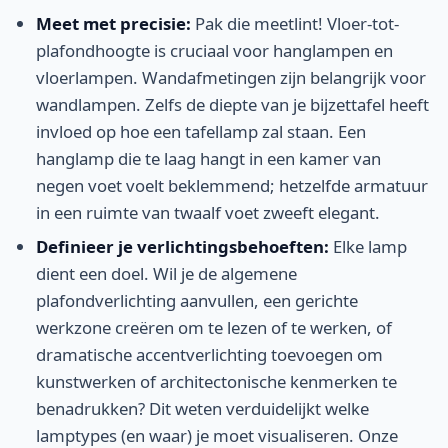
Meet met precisie:
Pak die meetlint! Vloer-tot-
plafondhoogte is cruciaal voor hanglampen en
vloerlampen. Wandafmetingen zijn belangrijk voor
wandlampen. Zelfs de diepte van je bijzettafel heeft
invloed op hoe een tafellamp zal staan. Een
hanglamp die te laag hangt in een kamer van
negen voet voelt beklemmend; hetzelfde armatuur
in een ruimte van twaalf voet zweeft elegant.
Definieer je verlichtingsbehoeften:
Elke lamp
dient een doel. Wil je de algemene
plafondverlichting aanvullen, een gerichte
werkzone creëren om te lezen of te werken, of
dramatische accentverlichting toevoegen om
kunstwerken of architectonische kenmerken te
benadrukken? Dit weten verduidelijkt welke
lamptypes (en waar) je moet visualiseren. Onze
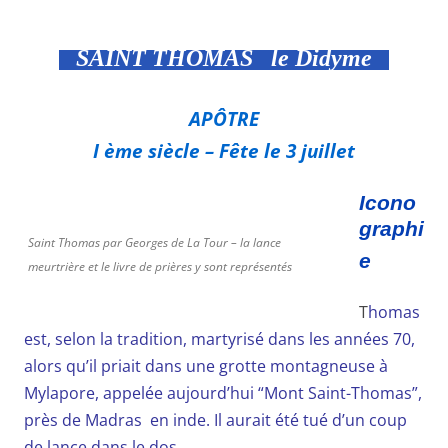
SAINT THOMAS le Didyme
APÔTRE
I ème siècle – Fête le 3 juillet
Icono
graphi
Saint Thomas par Georges de La Tour – la lance
e
meurtrière et le livre de prières y sont représentés
T
homas
est, selon la tradition, martyrisé dans les années 70,
alors qu’il priait dans une grotte montagneuse à
Mylapore, appelée aujourd’hui “Mont Saint-Thomas”,
près de Madras en inde. Il aurait été tué d’un coup
de lance dans le dos.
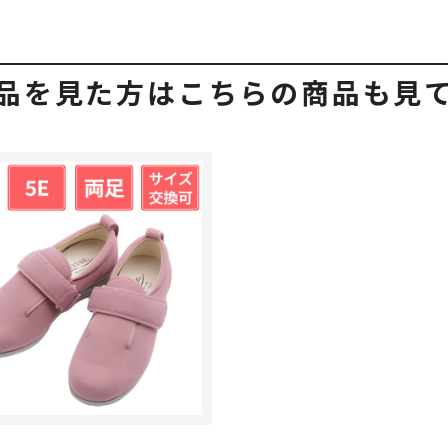
品を見た方はこちらの商品も見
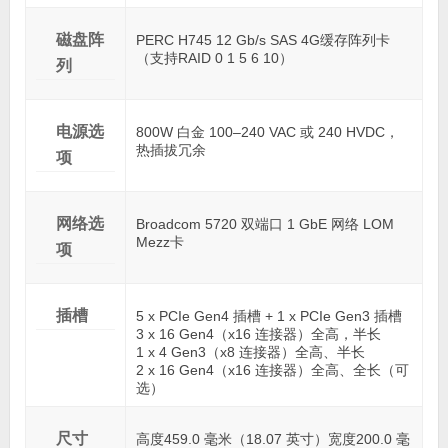
磁盘阵
PERC H745 12 Gb/s SAS 4G缓存阵列卡
（支持RAID 0 1 5 6 10）
列
电源选
800W 白金 100–240 VAC 或 240 HVDC，
热插拔冗余
项
网络选
Broadcom 5720 双端口 1 GbE 网络 LOM
Mezz卡
项
插槽
5 x PCIe Gen4 插槽 + 1 x PCIe Gen3 插槽
3 x 16 Gen4（x16 连接器）全高，半长
1 x 4 Gen3（x8 连接器）全高、半长
2 x 16 Gen4（x16 连接器）全高、全长（可
选）
尺寸
高度459.0 毫米（18.07 英寸）宽度200.0 毫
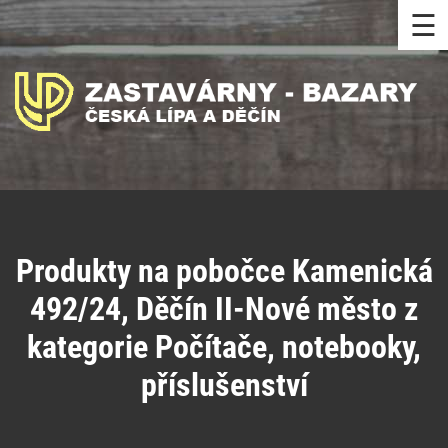
☰
Produkty na pobočce Kamenická
492/24, Děčín II-Nové město z
kategorie Počítače, notebooky,
příslušenství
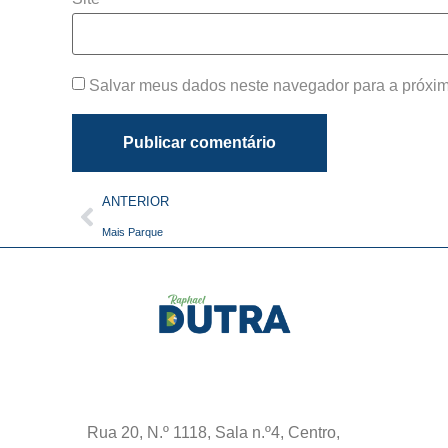
Salvar meus dados neste navegador para a próxim
ANTERIOR
Mais Parque
Rua 20, N.º 1118, Sala n.º4, Centro,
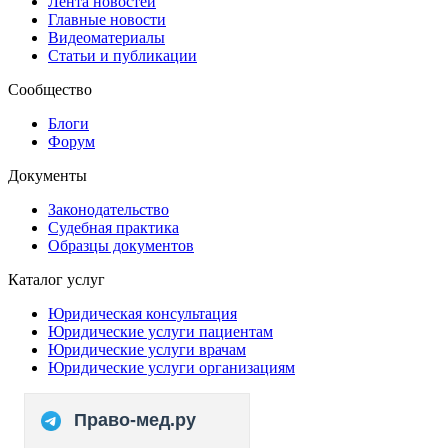
Лента новостей
Главные новости
Видеоматериалы
Статьи и публикации
Сообщество
Блоги
Форум
Документы
Законодательство
Судебная практика
Образцы документов
Каталог услуг
Юридическая консультация
Юридические услуги пациентам
Юридические услуги врачам
Юридические услуги организациям
Право-мед.ру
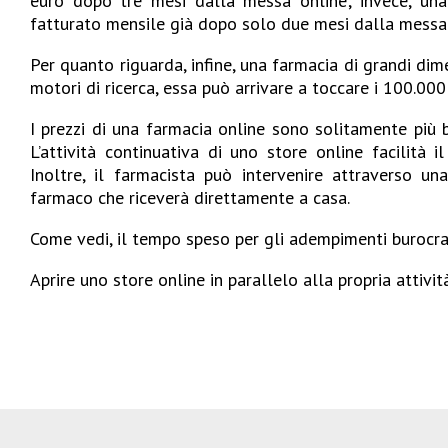
euro dopo tre mesi dalla messa online; invece, un
fatturato mensile già dopo solo due mesi dalla messa 
Per quanto riguarda, infine, una farmacia di grandi dim
motori di ricerca, essa può arrivare a toccare i 100.000
I prezzi di una farmacia online sono solitamente più 
L’attività continuativa di uno store online facilità 
Inoltre, il farmacista può intervenire attraverso una
farmaco che riceverà direttamente a casa.
Come vedi, il tempo speso per gli adempimenti burocr
Aprire uno store online in parallelo alla propria attività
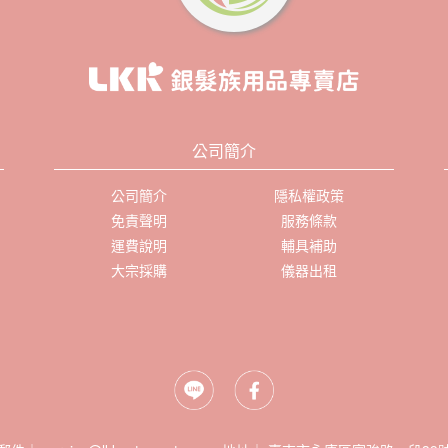
公司簡介
公司簡介
隱私權政策
免責聲明
服務條款
運費說明
輔具補助
大宗採購
儀器出租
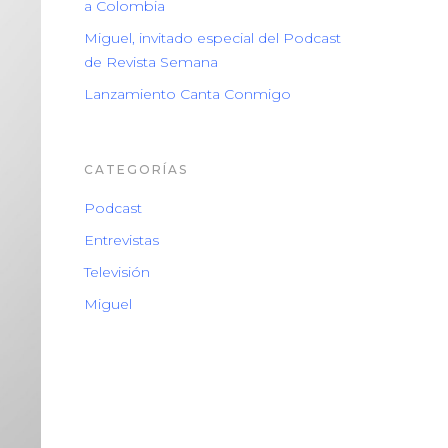
a Colombia
Miguel, invitado especial del Podcast
de Revista Semana
Lanzamiento Canta Conmigo
CATEGORÍAS
Podcast
Entrevistas
Televisión
Miguel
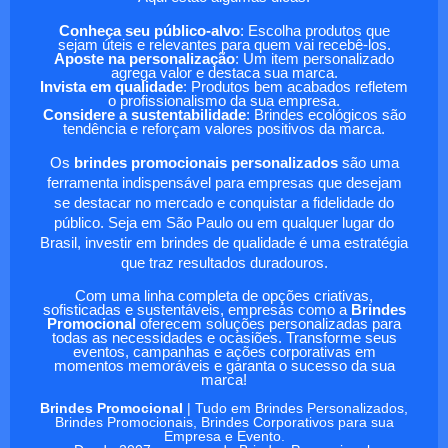
Conheça seu público-alvo
: Escolha produtos que
sejam úteis e relevantes para quem vai recebê-los.
Aposte na personalização
: Um item personalizado
agrega valor e destaca sua marca.
Invista em qualidade
: Produtos bem acabados refletem
o profissionalismo da sua empresa.
Considere a sustentabilidade
: Brindes ecológicos são
tendência e reforçam valores positivos da marca.
Os
brindes promocionais personalizados
são uma
ferramenta indispensável para empresas que desejam
se destacar no mercado e conquistar a fidelidade do
público. Seja em São Paulo ou em qualquer lugar do
Brasil, investir em brindes de qualidade é uma estratégia
que traz resultados duradouros.
Com uma linha completa de opções criativas,
sofisticadas e sustentáveis, empresas como a
Brindes
Promocional
oferecem soluções personalizadas para
todas as necessidades e ocasiões. Transforme seus
eventos, campanhas e ações corporativas em
momentos memoráveis e garanta o sucesso da sua
marca!
Brindes Promocional
| Tudo em Brindes Personalizados,
Brindes Promocionais, Brindes Corporativos para sua
Empresa e Evento.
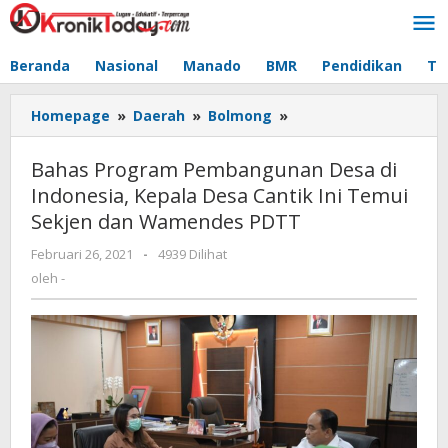
Lewati
ke
konten
Beranda
Nasional
Manado
BMR
Pendidikan
Te
Homepage
»
Daerah
»
Bolmong
»
Bahas
Program
Pembangunan
Bahas Program Pembangunan Desa di
Desa
Indonesia, Kepala Desa Cantik Ini Temui
di
Sekjen dan Wamendes PDTT
Indonesia,
Kepala
Februari 26, 2021
oleh
-
4939 Dilihat
Desa
-
oleh
-
Cantik
Ini
Temui
Sekjen
dan
Wamendes
PDTT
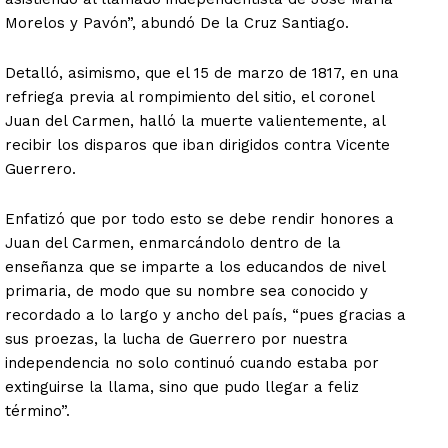
Morelos y Pavón”, abundó De la Cruz Santiago.
Detalló, asimismo, que el 15 de marzo de 1817, en una
refriega previa al rompimiento del sitio, el coronel
Juan del Carmen, halló la muerte valientemente, al
recibir los disparos que iban dirigidos contra Vicente
Guerrero.
Enfatizó que por todo esto se debe rendir honores a
Juan del Carmen, enmarcándolo dentro de la
enseñanza que se imparte a los educandos de nivel
primaria, de modo que su nombre sea conocido y
recordado a lo largo y ancho del país, “pues gracias a
sus proezas, la lucha de Guerrero por nuestra
independencia no solo continuó cuando estaba por
extinguirse la llama, sino que pudo llegar a feliz
término”.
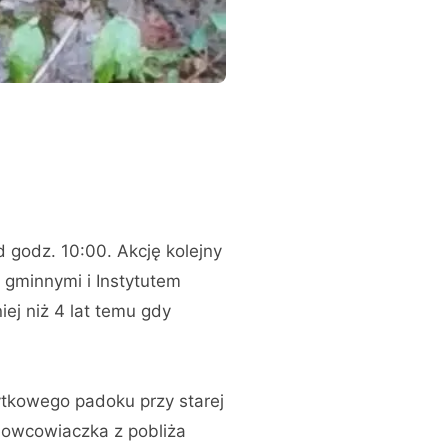
d godz. 10:00. Akcję kolejny
 gminnymi i Instytutem
ej niż 4 lat temu gdy
ytkowego padoku przy starej
anowcowiaczka z pobliża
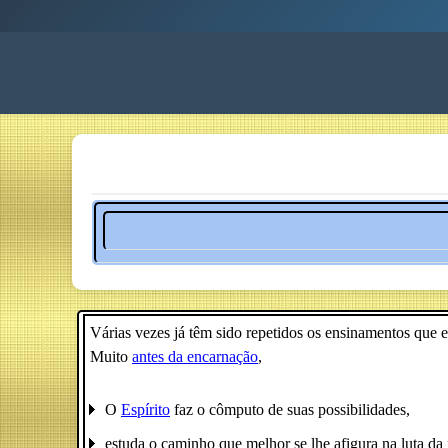
Várias vezes já têm sido repetidos os ensinamentos que 
Muito
antes da encarnação
,
O
Espírito
faz o cômputo de suas possibilidades,
estuda o caminho que melhor se lhe afigura na luta da p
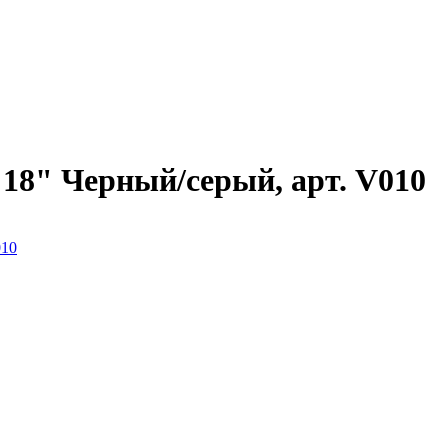
 18" Черный/серый, арт. V010
010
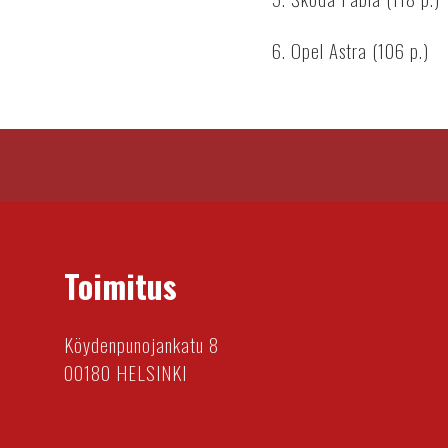
6. Opel Astra (106 p.)
Toimitus
Köydenpunojankatu 8
00180 HELSINKI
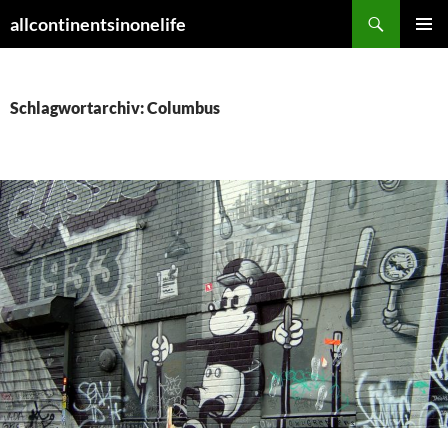
Zum
Suchen
allcontinentsinonelife
Inhalt
PRIMÄR
springen
MENÜ
Schlagwortarchiv: Columbus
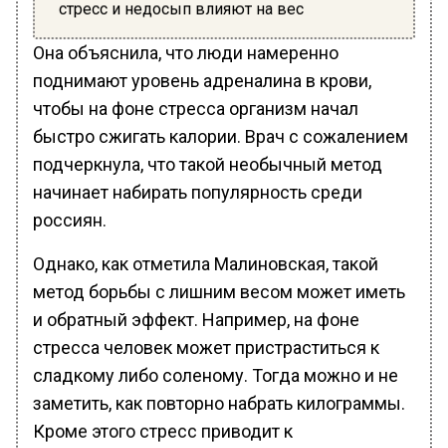
стресс и недосып влияют на вес
Она объяснила, что люди намеренно
поднимают уровень адреналина в крови,
чтобы на фоне стресса организм начал
быстро сжигать калории. Врач с сожалением
подчеркнула, что такой необычный метод
начинает набирать популярность среди
россиян.
Однако, как отметила Малиновская, такой
метод борьбы с лишним весом может иметь
и обратный эффект. Например, на фоне
стресса человек может пристраститься к
сладкому либо соленому. Тогда можно и не
заметить, как повторно набрать килограммы.
Кроме этого стресс приводит к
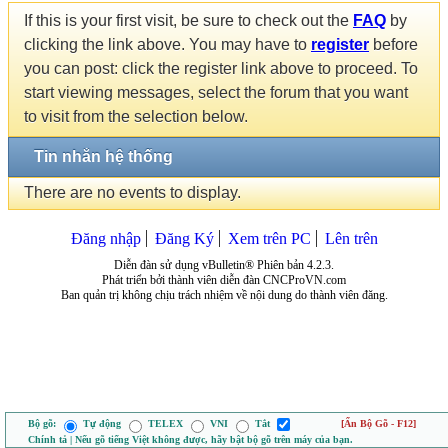
If this is your first visit, be sure to check out the
FAQ
by
clicking the link above. You may have to
register
before
you can post: click the register link above to proceed. To
start viewing messages, select the forum that you want
to visit from the selection below.
Tin nhắn hệ thống
There are no events to display.
Đăng nhập
Đăng Ký
Xem trên PC
Lên trên
Diễn đàn sử dụng vBulletin® Phiên bản 4.2.3.
Phát triển bởi thành viên diễn đàn CNCProVN.com
Ban quản trị không chịu trách nhiệm về nội dung do thành viên đăng.
Bộ gõ:
Tự động
TELEX
VNI
Tắt
[Ẩn Bộ Gõ - F12]
Chính tả | Nếu gõ tiếng Việt không được, hãy bật bộ gõ trên máy của bạn.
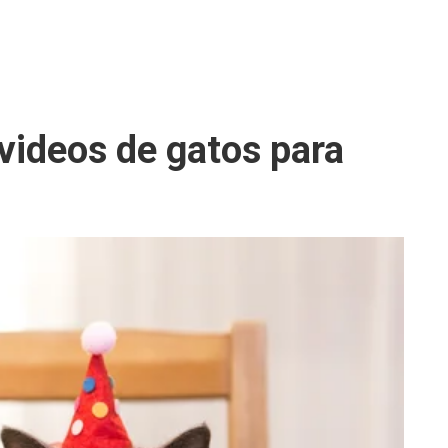
videos de gatos para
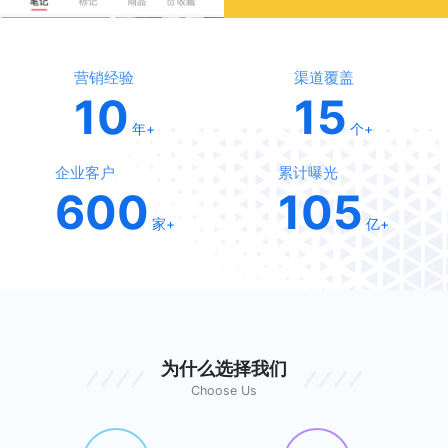
营销经验
渠道覆盖
10
15
年+
个+
企业客户
累计曝光
600
105
家+
亿+
为什么选择我们
Choose Us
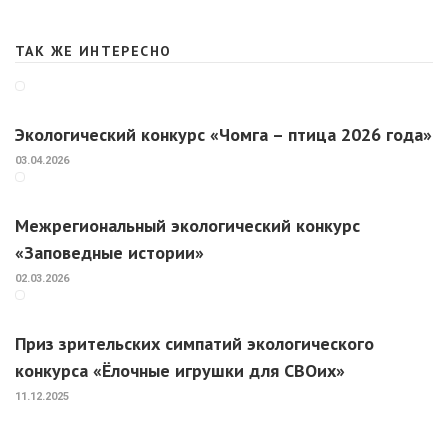
ТАК ЖЕ ИНТЕРЕСНО
Экологический конкурс «Чомга – птица 2026 года»
03.04.2026
Межрегиональный экологический конкурс
«Заповедные истории»
02.03.2026
Приз зрительских симпатий экологического
конкурса «Ёлочные игрушки для СВОих»
11.12.2025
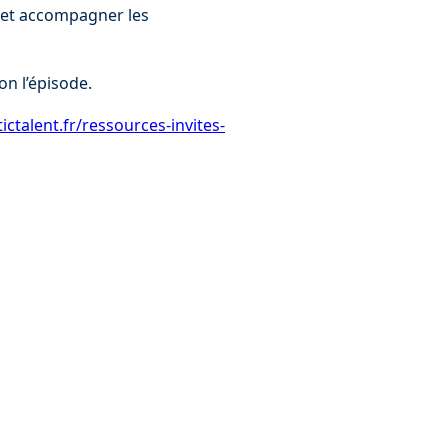
 et accompagner les 
on l’épisode.
ictalent.fr/ressources-invites-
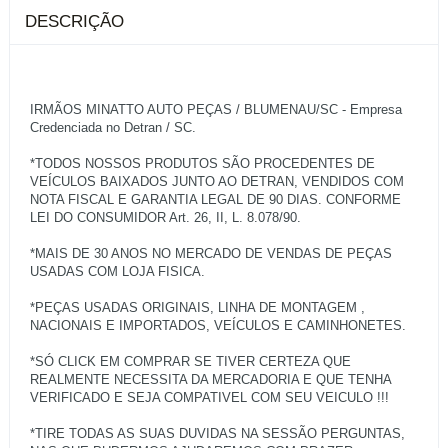
DESCRIÇÃO
IRMÃOS MINATTO AUTO PEÇAS / BLUMENAU/SC - Empresa
Credenciada no Detran / SC.
*TODOS NOSSOS PRODUTOS SÃO PROCEDENTES DE
VEÍCULOS BAIXADOS JUNTO AO DETRAN, VENDIDOS COM
NOTA FISCAL E GARANTIA LEGAL DE 90 DIAS. CONFORME
LEI DO CONSUMIDOR Art. 26, II, L. 8.078/90.
*MAIS DE 30 ANOS NO MERCADO DE VENDAS DE PEÇAS
USADAS COM LOJA FISICA.
*PEÇAS USADAS ORIGINAIS, LINHA DE MONTAGEM ,
NACIONAIS E IMPORTADOS, VEÍCULOS E CAMINHONETES.
*SÓ CLICK EM COMPRAR SE TIVER CERTEZA QUE
REALMENTE NECESSITA DA MERCADORIA E QUE TENHA
VERIFICADO E SEJA COMPATIVEL COM SEU VEICULO !!!
*TIRE TODAS AS SUAS DUVIDAS NA SESSÃO PERGUNTAS,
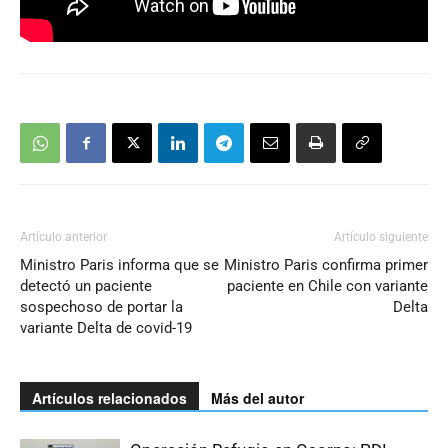
Artículo anterior
Artículo siguiente
Ministro Paris informa que se
Ministro Paris confirma primer
detectó un paciente
paciente en Chile con variante
sospechoso de portar la
Delta
variante Delta de covid-19
Artículos relacionados
Más del autor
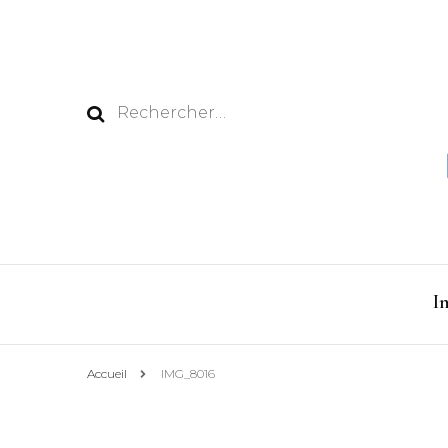
Rechercher :
I
Accueil
IMG_8016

Exercise requirements - Quote, word for word, everything in the items from the line containing "Лента новостей" down to the line containing "Юридические услуги врачам", with both of those lines included.

Your response -
Лента новостей
Главные новости
Видеоматериалы
Статьи и публикации
Сообщество
Блоги
Форум
Документы
Законодательство
Судебная практика
Образцы документов
Каталог услуг
Юридическая консультация
Юридические услуги пациентам
Юридические услуги врачам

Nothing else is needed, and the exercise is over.